(RECORDS FOR THE TASK)

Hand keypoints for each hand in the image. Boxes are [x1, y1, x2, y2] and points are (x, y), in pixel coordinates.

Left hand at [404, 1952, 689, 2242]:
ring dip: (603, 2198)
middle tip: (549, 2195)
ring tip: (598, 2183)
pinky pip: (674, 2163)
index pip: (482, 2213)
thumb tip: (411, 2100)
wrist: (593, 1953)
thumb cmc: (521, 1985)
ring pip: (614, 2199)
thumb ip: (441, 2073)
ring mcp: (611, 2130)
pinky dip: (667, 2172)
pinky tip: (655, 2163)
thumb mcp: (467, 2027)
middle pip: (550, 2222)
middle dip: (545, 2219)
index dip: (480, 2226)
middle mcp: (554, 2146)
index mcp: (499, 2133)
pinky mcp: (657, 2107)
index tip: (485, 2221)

(End RECORDS FOR THE TASK)
(RECORDS FOR THE TASK)

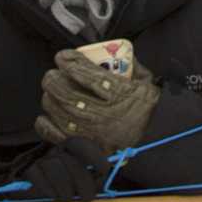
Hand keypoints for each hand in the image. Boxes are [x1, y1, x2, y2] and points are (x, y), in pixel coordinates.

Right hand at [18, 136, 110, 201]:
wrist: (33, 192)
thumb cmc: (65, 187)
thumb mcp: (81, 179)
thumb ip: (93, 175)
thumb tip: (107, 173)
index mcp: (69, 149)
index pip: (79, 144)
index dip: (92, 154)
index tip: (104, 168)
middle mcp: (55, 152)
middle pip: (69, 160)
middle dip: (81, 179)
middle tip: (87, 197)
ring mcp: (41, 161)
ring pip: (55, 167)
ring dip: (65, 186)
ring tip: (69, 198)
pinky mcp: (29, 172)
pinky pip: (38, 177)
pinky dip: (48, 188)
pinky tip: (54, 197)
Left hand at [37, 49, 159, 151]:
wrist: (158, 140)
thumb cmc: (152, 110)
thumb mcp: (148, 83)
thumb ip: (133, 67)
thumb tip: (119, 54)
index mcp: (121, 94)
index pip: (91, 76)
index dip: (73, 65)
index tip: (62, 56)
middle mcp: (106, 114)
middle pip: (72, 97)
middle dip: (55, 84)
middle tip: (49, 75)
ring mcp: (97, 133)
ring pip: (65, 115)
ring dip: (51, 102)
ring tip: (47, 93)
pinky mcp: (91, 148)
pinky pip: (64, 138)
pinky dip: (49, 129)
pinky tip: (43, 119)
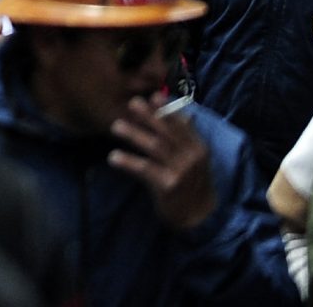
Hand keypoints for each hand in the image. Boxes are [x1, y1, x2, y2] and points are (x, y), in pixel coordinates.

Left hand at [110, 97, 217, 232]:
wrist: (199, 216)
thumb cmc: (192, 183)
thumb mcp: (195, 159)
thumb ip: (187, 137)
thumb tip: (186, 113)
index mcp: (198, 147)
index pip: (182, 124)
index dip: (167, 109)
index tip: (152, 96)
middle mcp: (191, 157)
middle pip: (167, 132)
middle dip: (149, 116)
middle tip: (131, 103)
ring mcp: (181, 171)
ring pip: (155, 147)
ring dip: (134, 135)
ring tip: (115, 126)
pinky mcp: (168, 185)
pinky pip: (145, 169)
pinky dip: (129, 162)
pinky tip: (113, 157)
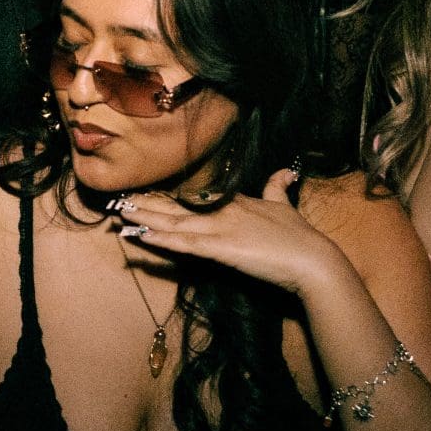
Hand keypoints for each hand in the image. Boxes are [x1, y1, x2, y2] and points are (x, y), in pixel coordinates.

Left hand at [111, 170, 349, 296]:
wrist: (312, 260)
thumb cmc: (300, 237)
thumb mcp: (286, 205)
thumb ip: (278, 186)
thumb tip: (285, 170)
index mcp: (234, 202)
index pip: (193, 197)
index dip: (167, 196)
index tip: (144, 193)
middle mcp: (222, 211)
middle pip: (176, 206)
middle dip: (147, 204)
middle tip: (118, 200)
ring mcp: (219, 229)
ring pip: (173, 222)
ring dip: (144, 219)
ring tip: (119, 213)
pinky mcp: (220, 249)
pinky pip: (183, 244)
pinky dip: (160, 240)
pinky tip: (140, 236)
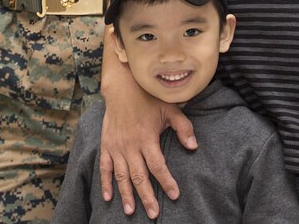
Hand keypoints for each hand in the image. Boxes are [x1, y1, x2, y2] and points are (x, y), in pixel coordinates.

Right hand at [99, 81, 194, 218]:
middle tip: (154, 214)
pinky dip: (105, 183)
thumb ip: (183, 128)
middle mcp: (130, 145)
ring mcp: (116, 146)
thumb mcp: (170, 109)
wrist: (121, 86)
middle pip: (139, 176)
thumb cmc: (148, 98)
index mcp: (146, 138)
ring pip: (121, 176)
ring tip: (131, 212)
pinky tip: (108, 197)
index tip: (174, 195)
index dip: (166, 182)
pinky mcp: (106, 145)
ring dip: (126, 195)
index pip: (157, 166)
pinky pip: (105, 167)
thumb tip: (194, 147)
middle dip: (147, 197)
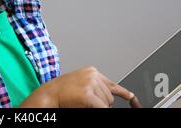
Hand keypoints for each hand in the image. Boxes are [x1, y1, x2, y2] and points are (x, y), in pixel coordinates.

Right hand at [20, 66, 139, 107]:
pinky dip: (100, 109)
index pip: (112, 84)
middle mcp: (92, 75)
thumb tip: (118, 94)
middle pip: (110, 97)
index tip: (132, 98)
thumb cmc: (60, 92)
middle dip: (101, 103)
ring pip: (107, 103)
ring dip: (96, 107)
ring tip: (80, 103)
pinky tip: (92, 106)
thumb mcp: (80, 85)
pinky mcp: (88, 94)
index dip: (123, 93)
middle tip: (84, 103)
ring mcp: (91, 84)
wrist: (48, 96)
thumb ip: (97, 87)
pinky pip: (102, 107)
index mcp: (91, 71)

(End RECORDS FOR THE TASK)
(RECORDS FOR THE TASK)

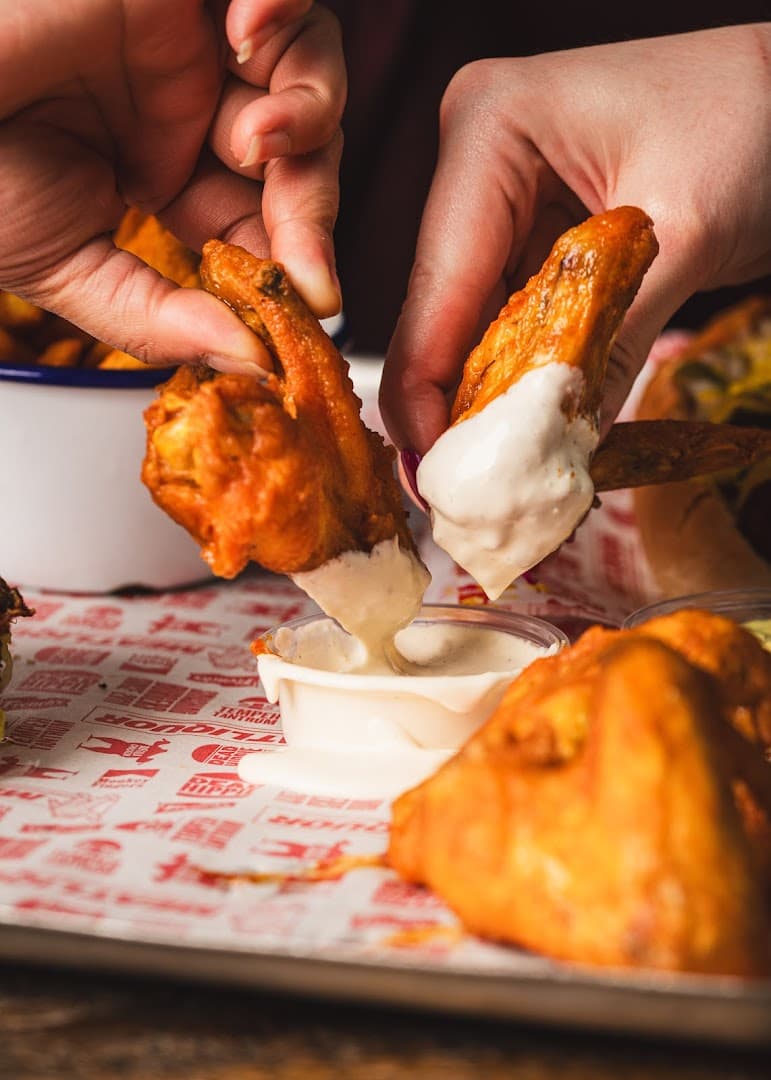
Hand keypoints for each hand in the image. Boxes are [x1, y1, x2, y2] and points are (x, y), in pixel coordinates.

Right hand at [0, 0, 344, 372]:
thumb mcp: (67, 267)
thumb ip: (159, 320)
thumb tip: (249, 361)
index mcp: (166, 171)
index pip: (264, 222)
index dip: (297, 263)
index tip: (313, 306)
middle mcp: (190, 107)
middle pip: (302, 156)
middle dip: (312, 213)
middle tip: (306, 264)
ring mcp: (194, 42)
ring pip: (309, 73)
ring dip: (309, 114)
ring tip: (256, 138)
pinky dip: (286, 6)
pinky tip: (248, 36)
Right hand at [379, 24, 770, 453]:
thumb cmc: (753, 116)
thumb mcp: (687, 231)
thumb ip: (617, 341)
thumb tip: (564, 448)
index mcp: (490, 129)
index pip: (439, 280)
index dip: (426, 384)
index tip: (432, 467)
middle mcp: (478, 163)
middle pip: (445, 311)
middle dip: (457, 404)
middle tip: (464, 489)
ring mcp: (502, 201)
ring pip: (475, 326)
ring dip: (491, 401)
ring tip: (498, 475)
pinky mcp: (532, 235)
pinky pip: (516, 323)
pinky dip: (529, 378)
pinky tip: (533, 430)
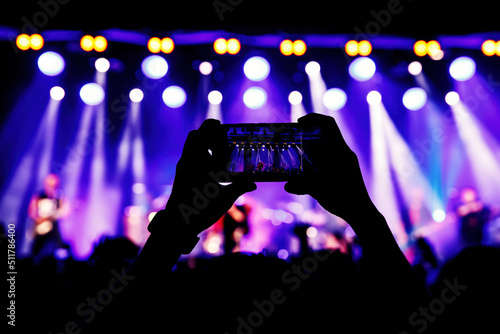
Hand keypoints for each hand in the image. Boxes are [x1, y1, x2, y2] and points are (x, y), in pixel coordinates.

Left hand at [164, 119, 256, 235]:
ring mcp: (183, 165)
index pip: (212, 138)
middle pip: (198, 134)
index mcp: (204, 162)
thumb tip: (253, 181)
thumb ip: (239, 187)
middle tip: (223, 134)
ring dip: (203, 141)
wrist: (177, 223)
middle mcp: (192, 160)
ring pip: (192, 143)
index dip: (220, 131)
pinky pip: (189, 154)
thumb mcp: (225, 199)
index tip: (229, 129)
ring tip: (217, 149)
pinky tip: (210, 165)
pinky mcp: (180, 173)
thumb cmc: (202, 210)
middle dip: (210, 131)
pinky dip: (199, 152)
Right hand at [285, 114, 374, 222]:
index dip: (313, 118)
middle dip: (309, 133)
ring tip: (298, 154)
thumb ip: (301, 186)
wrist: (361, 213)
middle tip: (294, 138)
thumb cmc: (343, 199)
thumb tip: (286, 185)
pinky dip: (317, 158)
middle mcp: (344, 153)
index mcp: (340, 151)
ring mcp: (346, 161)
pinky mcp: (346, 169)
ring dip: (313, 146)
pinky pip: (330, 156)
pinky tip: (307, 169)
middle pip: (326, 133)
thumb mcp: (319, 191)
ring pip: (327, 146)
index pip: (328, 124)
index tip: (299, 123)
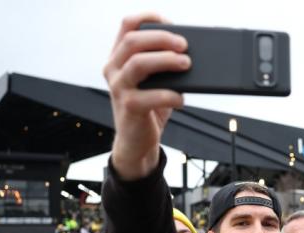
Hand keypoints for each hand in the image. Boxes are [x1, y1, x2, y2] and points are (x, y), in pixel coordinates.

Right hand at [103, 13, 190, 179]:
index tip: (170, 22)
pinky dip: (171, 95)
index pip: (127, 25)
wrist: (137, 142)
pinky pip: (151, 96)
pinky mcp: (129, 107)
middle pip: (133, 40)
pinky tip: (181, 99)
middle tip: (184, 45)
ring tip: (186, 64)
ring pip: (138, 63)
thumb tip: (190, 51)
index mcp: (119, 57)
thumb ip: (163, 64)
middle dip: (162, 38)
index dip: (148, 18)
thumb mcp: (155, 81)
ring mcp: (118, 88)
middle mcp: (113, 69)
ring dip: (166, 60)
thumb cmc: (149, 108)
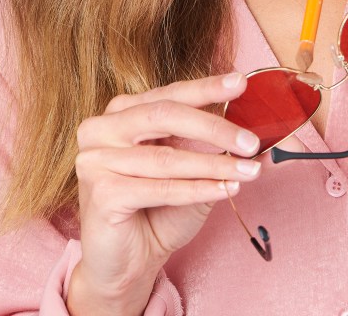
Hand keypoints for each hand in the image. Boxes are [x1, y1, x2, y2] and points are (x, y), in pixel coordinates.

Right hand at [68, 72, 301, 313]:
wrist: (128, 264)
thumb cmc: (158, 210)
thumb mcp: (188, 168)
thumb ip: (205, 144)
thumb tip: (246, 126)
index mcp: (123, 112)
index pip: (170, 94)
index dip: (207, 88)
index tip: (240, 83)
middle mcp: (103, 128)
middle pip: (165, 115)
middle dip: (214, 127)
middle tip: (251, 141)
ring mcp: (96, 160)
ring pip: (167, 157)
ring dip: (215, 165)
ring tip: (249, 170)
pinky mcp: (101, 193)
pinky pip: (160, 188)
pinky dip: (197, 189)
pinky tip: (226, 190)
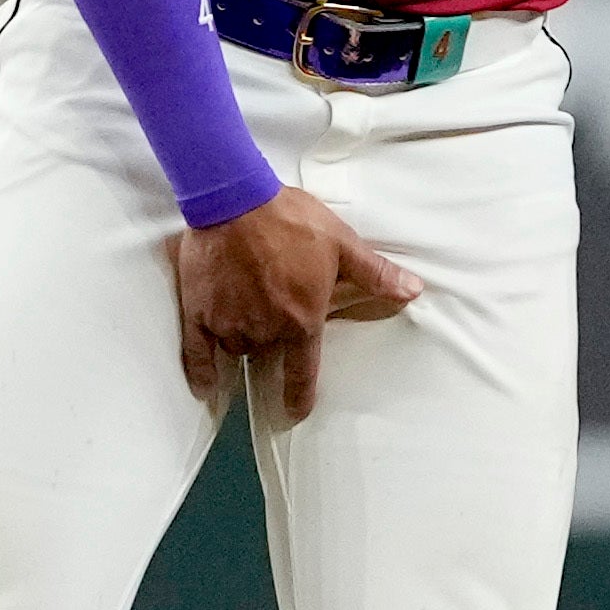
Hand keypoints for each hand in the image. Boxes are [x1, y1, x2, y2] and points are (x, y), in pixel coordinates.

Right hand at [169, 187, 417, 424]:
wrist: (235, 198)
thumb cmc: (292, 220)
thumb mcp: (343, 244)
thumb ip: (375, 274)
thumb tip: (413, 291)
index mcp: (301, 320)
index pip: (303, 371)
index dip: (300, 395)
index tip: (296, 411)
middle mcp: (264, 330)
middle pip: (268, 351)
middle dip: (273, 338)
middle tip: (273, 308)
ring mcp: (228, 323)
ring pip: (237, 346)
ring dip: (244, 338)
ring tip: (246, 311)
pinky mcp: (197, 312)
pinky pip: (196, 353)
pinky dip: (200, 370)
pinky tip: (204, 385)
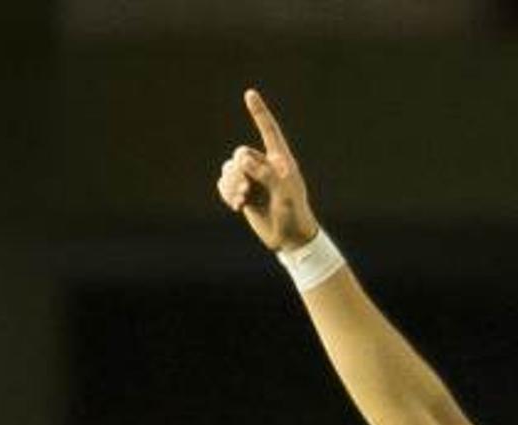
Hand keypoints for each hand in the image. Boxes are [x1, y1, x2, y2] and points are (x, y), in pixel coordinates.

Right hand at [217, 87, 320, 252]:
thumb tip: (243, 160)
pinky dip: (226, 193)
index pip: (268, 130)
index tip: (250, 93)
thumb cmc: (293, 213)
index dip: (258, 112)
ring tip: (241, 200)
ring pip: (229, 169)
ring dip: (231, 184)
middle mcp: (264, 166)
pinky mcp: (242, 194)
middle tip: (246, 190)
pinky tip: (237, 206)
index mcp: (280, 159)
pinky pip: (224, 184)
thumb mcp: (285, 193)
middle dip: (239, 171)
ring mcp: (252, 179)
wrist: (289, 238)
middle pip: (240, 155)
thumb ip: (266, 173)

(End RECORDS FOR THE TASK)

*EXERCISE AIM*.
Copy the listing above exactly, but only from the line with "pinky dip: (49, 129)" through the line with "pinky tip: (113, 157)", including those two lines and excluding any picture.

*ANSWER BOX*.
pinky dip: (49, 129)
pinky tip: (43, 119)
Hand keypoints for each hand in the image. Boxes are [x1, y1, x2, y2] and points are (x, y), in pixel coordinates.

Left hand at [110, 97, 217, 232]:
wrist: (199, 216)
thumb cmc: (192, 183)
thumb mcp: (195, 159)
thumb ip: (187, 137)
thumb tip: (186, 113)
index mcp: (198, 147)
index pip: (182, 124)
index dip: (167, 109)
index tip: (152, 96)
middle mcp: (191, 157)
middle pip: (167, 132)
middle dip: (149, 116)
middle tip: (131, 103)
ring mcp: (181, 171)
ring pip: (155, 147)
ring dip: (134, 135)
ring tip: (115, 126)
pinky mcp: (168, 185)
pinky pip: (145, 169)
pinky dip: (129, 162)
pinky tip: (113, 157)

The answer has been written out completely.